Но была одна маленькая досада. В гостиной, под камином, завелась мышка. Маленькая, серая, но исключительно вредная. Выползала из норки при женщинах. Завидев её, тёща, жена и доченька Лиза орали благим матом и сигали на стол. В конце концов Грише поставили задачу – извести серую сволочь. Осадчий вспомнил технические навыки и замастырил мышеловку пятого поколения. Той же ночью мышка попалась. Была она крохотной и жалкой. Гриша держал её за хвостик и думал, как бы так замочить зверя, чтобы не брать на душу лишний грех. И вдруг мышка заговорила человеческим голосом: «Не губи меня, добрый молодец. Я исполню твоё заветное желание». Будучи человеком вменяемым, Гриша решил, что перебрал вечером «Шардоне». Но мышь опять за свое: исполню, – говорит, – клянусь честью грызуна. Тут Гриша вспомнил золотую рыбку, что вела беседы с безвольным старым хрычом у самого синего моря, и подумал: почему нет?
– Хочу стать гениальным писателем, – ляпнул Гриша. – Как Лев Толстой.
– Заметано, – согласилась мышка и сдриснула под камин.
Утром следующего дня Гриша полил помидоры и поднялся в кабинет отрабатывать халтуру. Про мышку решил – приснилось. Бегло пробежал синопсис. В главе, которую предстояло сляпать за пару часов, было два персонажа, мужчина и женщина. Гриша размял пальцы и ударил по клавишам...
– Гриша! Гриш! – позвала жена. Он поднял голову, но не сразу врубился, где находится. – Что с тобой? – удивилась Зоя. – Уже два часа. Пора обедать.
Два? Выходит, он провёл за компьютером пять часов. Пролетели, как миг.

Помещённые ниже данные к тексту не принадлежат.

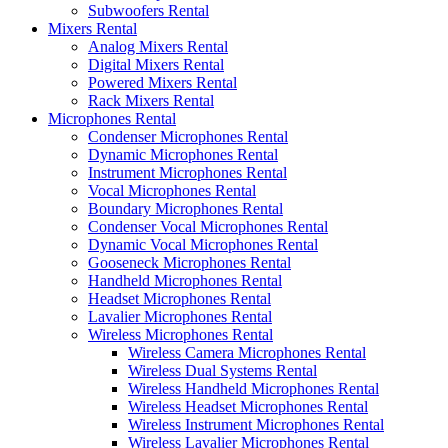
Subwoofers Rental
Mixers Rental
Analog Mixers Rental
Digital Mixers Rental
Powered Mixers Rental
Rack Mixers Rental
Microphones Rental
Condenser Microphones Rental
Dynamic Microphones Rental
Instrument Microphones Rental
Vocal Microphones Rental
Boundary Microphones Rental
Condenser Vocal Microphones Rental
Dynamic Vocal Microphones Rental
Gooseneck Microphones Rental
Handheld Microphones Rental
Headset Microphones Rental
Lavalier Microphones Rental
Wireless Microphones Rental
Wireless Camera Microphones Rental
Wireless Dual Systems Rental
Wireless Handheld Microphones Rental
Wireless Headset Microphones Rental
Wireless Instrument Microphones Rental
Wireless Lavalier Microphones Rental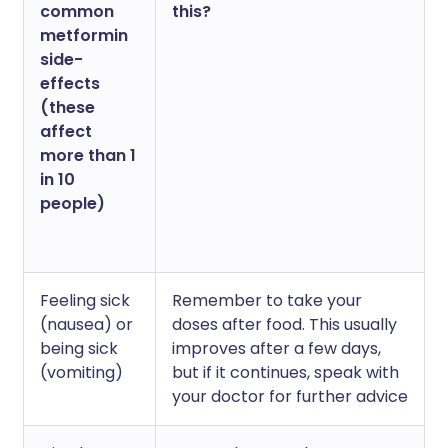
common
this?
metformin
side-
effects
(these
affect
more than 1
in 10
people)
Feeling sick
Remember to take your
(nausea) or
doses after food. This usually
being sick
improves after a few days,
(vomiting)
but if it continues, speak with
your doctor for further advice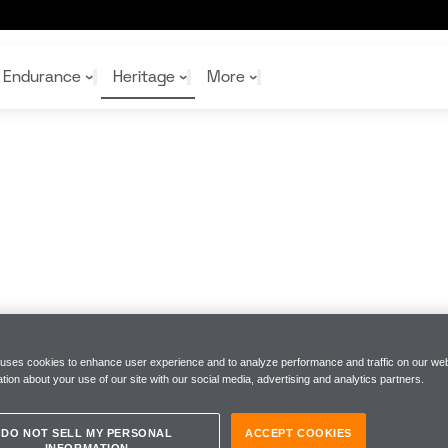
Endurance
Heritage
More
McL
McL
Shop
Read
Rei
Rac
Tea
10%
Joi
Joi
Shop
Shop
 uses cookies to enhance user experience and to analyze performance and traffic on our web
tion about your use of our site with our social media, advertising and analytics partners.
DO NOT SELL MY PERSONAL
ACCEPT COOKIES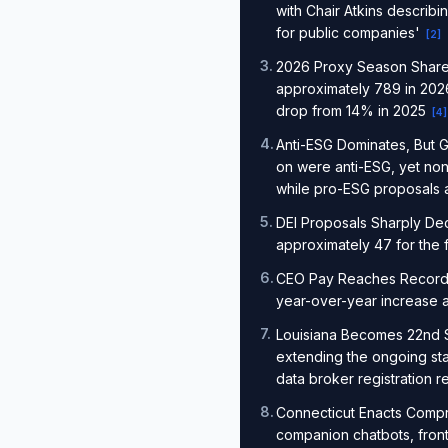
with Chair Atkins describ
for public companies'
[
2
]
3
.
2026 Proxy Season Shareh
approximately 789 in 2026
drop from 14% in 2025
[
4
]
4
.
Anti-ESG Dominates, But G
on were anti-ESG, yet no
while pro-ESG proposals
5
.
DEI Proposals Sharply Dec
approximately 47 for the 
6
.
CEO Pay Reaches Record: M
year-over-year increase a
7
.
Louisiana Becomes 22nd S
extending the ongoing sta
data broker registration 
8
.
Connecticut Enacts Compr
companion chatbots, fron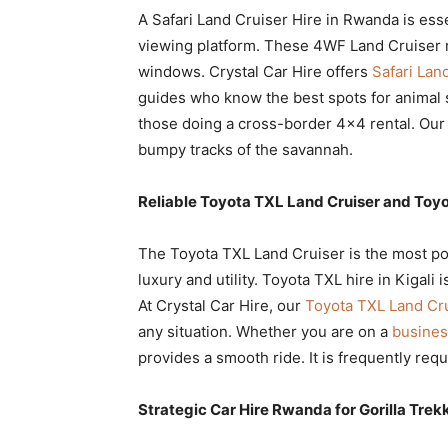
A Safari Land Cruiser Hire in Rwanda is esse
viewing platform. These 4WF Land Cruiser 
windows. Crystal Car Hire offers
Safari Lan
guides who know the best spots for animal 
those doing a cross-border 4×4 rental. Our 
bumpy tracks of the savannah.
Reliable Toyota TXL Land Cruiser and Toyo
The Toyota TXL Land Cruiser is the most po
luxury and utility. Toyota TXL hire in Kigali 
At Crystal Car Hire, our
Toyota TXL Land Cr
any situation. Whether you are on a
busines
provides a smooth ride. It is frequently requ
Strategic Car Hire Rwanda for Gorilla Trek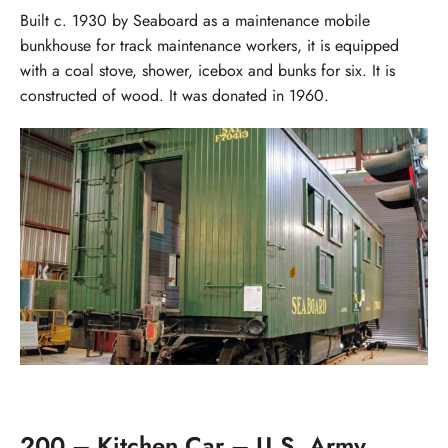
Built c. 1930 by Seaboard as a maintenance mobile
bunkhouse for track maintenance workers, it is equipped
with a coal stove, shower, icebox and bunks for six. It is
constructed of wood. It was donated in 1960.
200 – Kitchen Car – U.S. Army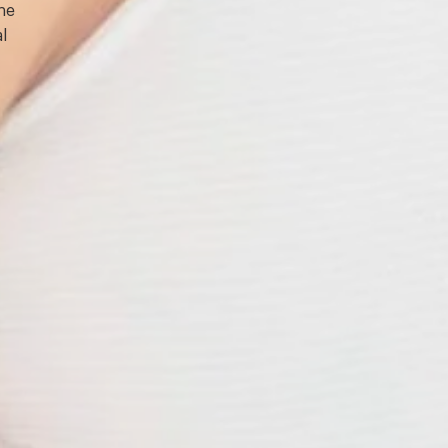
one
l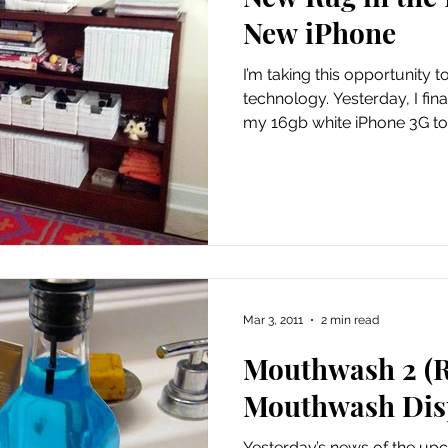
phics
Knitting
Laundry Room
My Closet
Me
New iPhone
I’m taking this opportunity 
Main Course
My Wedding
Needles
My Life
technology. Yesterday, I finally relented and upgraded
my 16gb white iPhone 3G to t
sery
News
Old
Mar 3, 2011
2 min read
Mouthwash 2 (R
Mouthwash Dis
Yesterday’s news of the up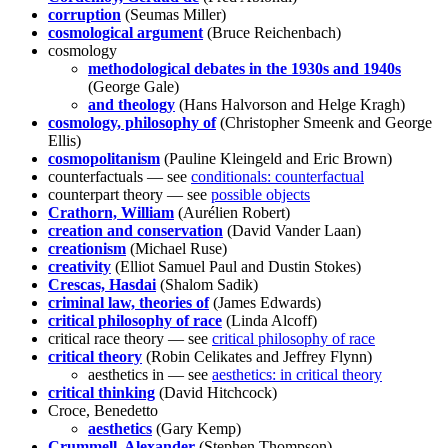
corruption
(Seumas Miller)
cosmological argument
(Bruce Reichenbach)
cosmology
methodological debates in the 1930s and 1940s
(George Gale)
and theology
(Hans Halvorson and Helge Kragh)
cosmology, philosophy of
(Christopher Smeenk and George
Ellis)
cosmopolitanism
(Pauline Kleingeld and Eric Brown)
counterfactuals — see
conditionals: counterfactual
counterpart theory — see
possible objects
Crathorn, William
(Aurélien Robert)
creation and conservation
(David Vander Laan)
creationism
(Michael Ruse)
creativity
(Elliot Samuel Paul and Dustin Stokes)
Crescas, Hasdai
(Shalom Sadik)
criminal law, theories of
(James Edwards)
critical philosophy of race
(Linda Alcoff)
critical race theory — see
critical philosophy of race
critical theory
(Robin Celikates and Jeffrey Flynn)
aesthetics in — see
aesthetics: in critical theory
critical thinking
(David Hitchcock)
Croce, Benedetto
aesthetics
(Gary Kemp)
Crummell, Alexander
(Stephen Thompson)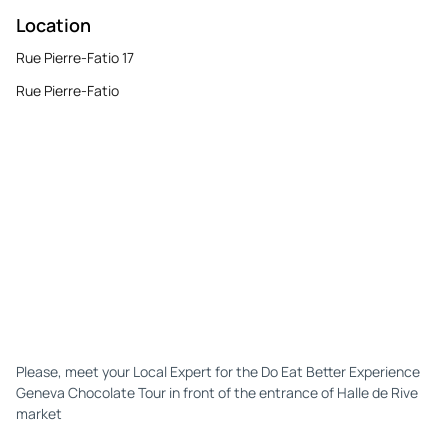
Location
Rue Pierre-Fatio 17
Rue Pierre-Fatio
Please, meet your Local Expert for the Do Eat Better Experience
Geneva Chocolate Tour in front of the entrance of Halle de Rive
market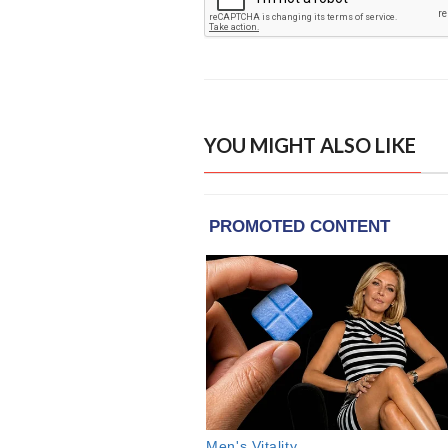
YOU MIGHT ALSO LIKE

Гриша перечитал написанное и почувствовал, как в груди что-то завибрировало, будто заработало второе сердце невпопад с первым. Перед ним был не текст, как обычно, а кусок живой клокочущей жизни. Оттуда пахло дождём, раздавались эротические стоны, тарахтел трамвай, накатывали волны любви и страдания обманутой женщины, горло щемило от заведомой лжи, которую искусно плёл мужчина, хотелось крикнуть: спасайся, родная, он погубит тебя! Гриша не мог поверить, что эту жизнь сотворил он. Разве он Бог? Осмотрел свои руки, заглянул в зеркало. Всё по-прежнему. Но внутри его, в голове и в груди, как будто убрали перегородки и вместо близких давящих стен открылись такие просторы, в которые страшно было заглядывать. Он видел людей. Всех вместе и каждого в отдельности. Они влюблялись и предавали, строили небоскребы и крушили города, умирали во славу отечества и писали подметные письма.
Целую неделю Гриша переписывал эту главу. Дважды ему звонил редактор. Торопил. Книга писателя N должна появиться на прилавках в конце месяца, а в сентябре её повезут на книжную ярмарку в Лейпциг. Наконец, глава была отправлена. В тот же вечер позвонил Главный:
– Старик, ты чего накарябал?
– Не понравилось? – осторожно спросил Гриша.
– Жуть египетская! Вернее, тьма! Словарный запас у нашего читателя – двести слов. А у тебя четыре тысячи. И что? Со словарём прикажешь читать?
– Но...
– Срочно переделать! До утра!
Главный звонил ещё трижды. Потом перестал звонить. Потом платить.